Climbing a mountain is hard. It requires an incredible degree of dedication and unyielding determination. There is rarely a sense of relief or a time for relaxation. Instead, there is simply more mountain, steeper slopes and further challenge.
In his incredible book about a disastrous expedition on Mt. Everest, Into Thin Air, Jon Krakauer describes the almost unfathomable challenges faced by his climbing party.
There is the expected peril with inexperienced climbers falling off of cliffs and unfortunate circumstances where groups get caught in unexpected blizzards near the summit. However, the message that sticks with me from this and other books documenting mountain climbing adventures is the tragedy that so often results from a climber who hasn't committed fully to the mission.

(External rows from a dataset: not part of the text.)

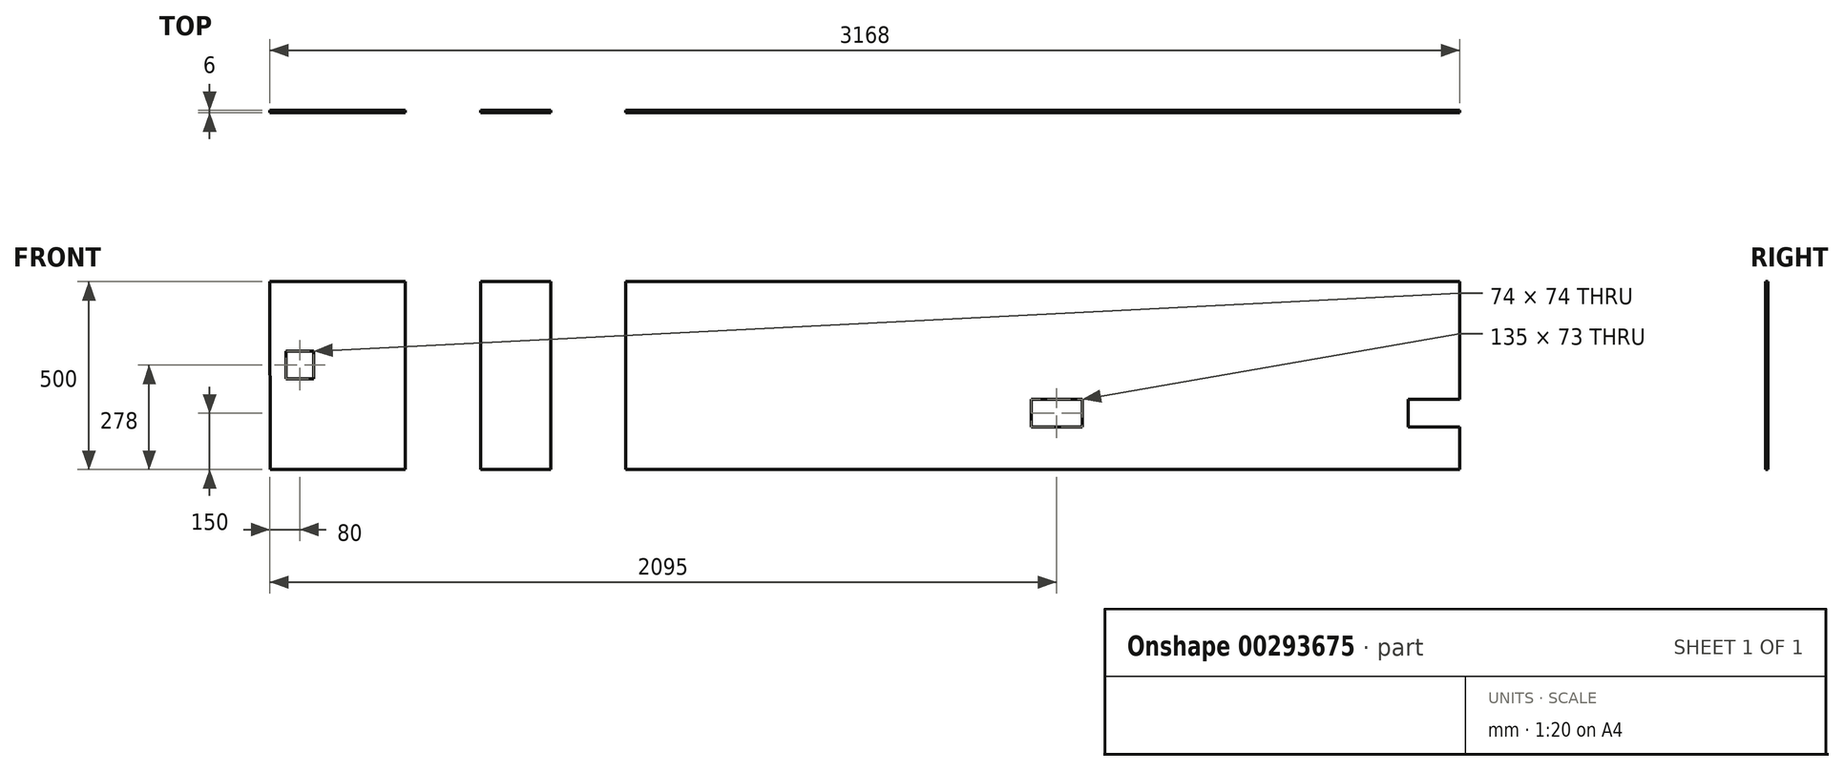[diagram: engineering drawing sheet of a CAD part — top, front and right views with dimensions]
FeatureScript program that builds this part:
annotation { "Feature Type Name" : "Feature", "Feature Type Description" : "" }
export const myFeature = defineFeature(function(context is Context, id is Id, definition is map)
    precondition{}
    {
        {
            var Q0;
            Q0=qCreatedBy(makeId("Front.planeOp"),FACE);
            var sketch = newSketch(context, id + "F0", { "sketchPlane" : qUnion([Q0])});
            skLineSegment(sketch, "E0.top", {"start": v(-971, 210) * mm, "end": v(1249, 210) * mm});
            skLineSegment(sketch, "E0.left", {"start": v(-971, -290) * mm, "end": v(-971, 210) * mm});
            skLineSegment(sketch, "E0.right", {"start": v(1249, -290) * mm, "end": v(1249, 210) * mm});
            skLineSegment(sketch, "E1", {"start": v(-971, -290) * mm, "end": v(1249, -290) * mm});
            skLineSegment(sketch, "E2.bottom", {"start": v(108.5, -176.5) * mm, "end": v(243.5, -176.5) * mm});
            skLineSegment(sketch, "E2.top", {"start": v(108.5, -103.5) * mm, "end": v(243.5, -103.5) * mm});
            skLineSegment(sketch, "E2.left", {"start": v(108.5, -103.5) * mm, "end": v(108.5, -176.5) * mm});
            skLineSegment(sketch, "E2.right", {"start": v(243.5, -103.5) * mm, "end": v(243.5, -176.5) * mm});
            skLineSegment(sketch, "E3.bottom", {"start": v(1111, -103.5) * mm, "end": v(1249, -103.5) * mm});
            skLineSegment(sketch, "E3.top", {"start": v(1111, -176.5) * mm, "end": v(1249, -176.5) * mm});
            skLineSegment(sketch, "E3.left", {"start": v(1111, -176.5) * mm, "end": v(1111, -103.5) * mm});
            skLineSegment(sketch, "E4", {"start": v(176, -103.5) * mm, "end": v(176, -176.5) * mm, "construction": true});
            skLineSegment(sketch, "E5", {"start": v(108.5, -140) * mm, "end": v(243.5, -140) * mm, "construction": true});
            skLineSegment(sketch, "E6", {"start": v(1180, -103.5) * mm, "end": v(1180, -176.5) * mm, "construction": true});
            skSolve(sketch);
        }
        {
            var Q0;
            Q0=qCreatedBy(makeId("Front.planeOp"),FACE);
            var sketch = newSketch(context, id + "F1", { "sketchPlane" : qUnion([Q0])});
            skLineSegment(sketch, "E7.bottom", {"start": v(-1171, -290) * mm, "end": v(-1358, -290) * mm});
            skLineSegment(sketch, "E7.top", {"start": v(-1171, 210) * mm, "end": v(-1358, 210) * mm});
            skLineSegment(sketch, "E7.left", {"start": v(-1171, -290) * mm, "end": v(-1171, 210) * mm});
            skLineSegment(sketch, "E7.right", {"start": v(-1358, -290) * mm, "end": v(-1358, 210) * mm});
            skSolve(sketch);
        }
        {
            var Q0;
            Q0=qCreatedBy(makeId("Front.planeOp"),FACE);
            var sketch = newSketch(context, id + "F2", { "sketchPlane" : qUnion([Q0])});
            skLineSegment(sketch, "E8.bottom", {"start": v(-1558, -290) * mm, "end": v(-1917, -290) * mm});
            skLineSegment(sketch, "E8.top", {"start": v(-1558, 210) * mm, "end": v(-1919, 210) * mm});
            skLineSegment(sketch, "E8.left", {"start": v(-1558, -290) * mm, "end": v(-1558, 210) * mm});
            skLineSegment(sketch, "E8.right", {"start": v(-1917, -290) * mm, "end": v(-1919, 210) * mm});
            skLineSegment(sketch, "E9.bottom", {"start": v(-1876, 25) * mm, "end": v(-1802, 25) * mm});
            skLineSegment(sketch, "E9.top", {"start": v(-1876, -49) * mm, "end": v(-1802, -49) * mm});
            skLineSegment(sketch, "E9.left", {"start": v(-1876, 25) * mm, "end": v(-1876, -49) * mm});
            skLineSegment(sketch, "E9.right", {"start": v(-1802, 25) * mm, "end": v(-1802, -49) * mm});
            skLineSegment(sketch, "E10", {"start": v(-1876, -12) * mm, "end": v(-1802, -12) * mm, "construction": true});
            skLineSegment(sketch, "E11", {"start": v(-1839, 25) * mm, "end": v(-1839, -49) * mm, "construction": true});
            skLineSegment(sketch, "E12", {"start": v(-1702, 210) * mm, "end": v(-1702, -290) * mm, "construction": true});
            skSolve(sketch);
        }
        {
            var Q0;
            {var subQ2=sQuery(id+"F0.wireOp",EDGE,"E0.top");Q0=makeQuery(id+"F0.imprint","IMPRINT",FACE,{"disambiguationData":[TD([[makeQuery(id+"F0.imprint","IMPRINT",EDGE,{"derivedFrom":subQ2}),-1.0]])]});}
            extrude(context, id + "F3", {"entities" : qUnion([Q0]), "depth" : 6 * mm});
        }
        {
            var Q0;
            Q0=makeQuery(id+"F1.imprint","IMPRINT",FACE,{"disambiguationData":[TD([[makeQuery(id+"F1.imprint","IMPRINT",EDGE,{"derivedFrom":sQuery(id+"F1.wireOp",EDGE,"E7.bottom")}),-1.0]])]});
            extrude(context, id + "F4", {"entities" : qUnion([Q0]), "depth" : 6 * mm});
        }
        {
            var Q0;
            Q0=makeQuery(id+"F2.imprint","IMPRINT",FACE,{"disambiguationData":[TD([[makeQuery(id+"F2.imprint","IMPRINT",EDGE,{"derivedFrom":sQuery(id+"F2.wireOp",EDGE,"E8.bottom")}),-1.0]])]});
            extrude(context, id + "F5", {"entities" : qUnion([Q0]), "depth" : 6 * mm});
        }
    });
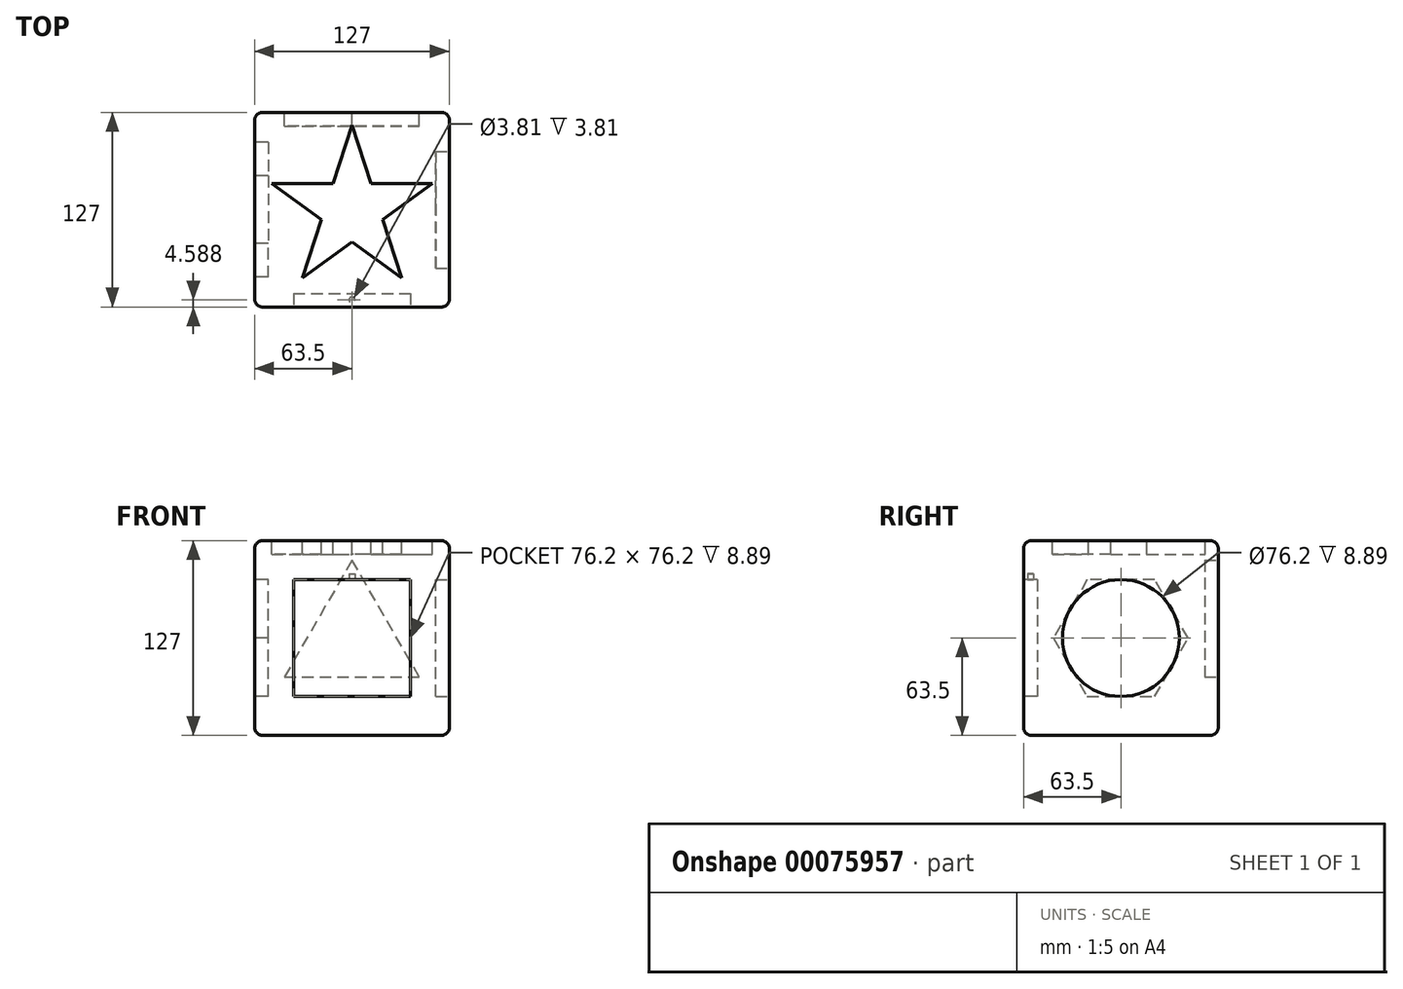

Apparently, when conditions turn extreme, inexperienced adventurers notoriously turn toward complacency and seek a sense of comfort. Feeling that they have already come so far and doubting their ability to finish the climb in harsh conditions, a climber may seek rest and relief.
Unfortunately, the decision to rest in a valley rather than pushing ahead up the mountain is too often the on-doing of less experienced climbers. Once they get comfortable, it seems they can no longer muster the motivation to get out of the valley.
But I Don't Climb Mountains
Of course, Your Tango is not about mountain climbing, and my experience in extreme adventures is limited to book form (at least so far). So, how does this concept apply to those of us living near sea level?
I first heard the term "Valley Living" as part of a marriage retreat my wife and I attended a few months ago. And I immediately thought back to the accounts of mountain climbing that I had read and saw definite parallels.
Valley Living refers to our tendency to find a comfort zone and "live there" rather than expend the effort to pursue excellence. We ALL find ourselves chilling out in the valleys of life from time-to-time, and that's to be expected.
It's unrealistic to be climbing ALL of the proverbial mountains of everyday life at ALL times. But, we should always be striving for excellence by focusing on improving at least one area of our lives. This keeps us moving forward and prevents us from withering up inside of our comfort zone.
Where Are the Valleys that You Hang Out?
In what areas of your life do you tend to take it easy and hang out in your comfort zone?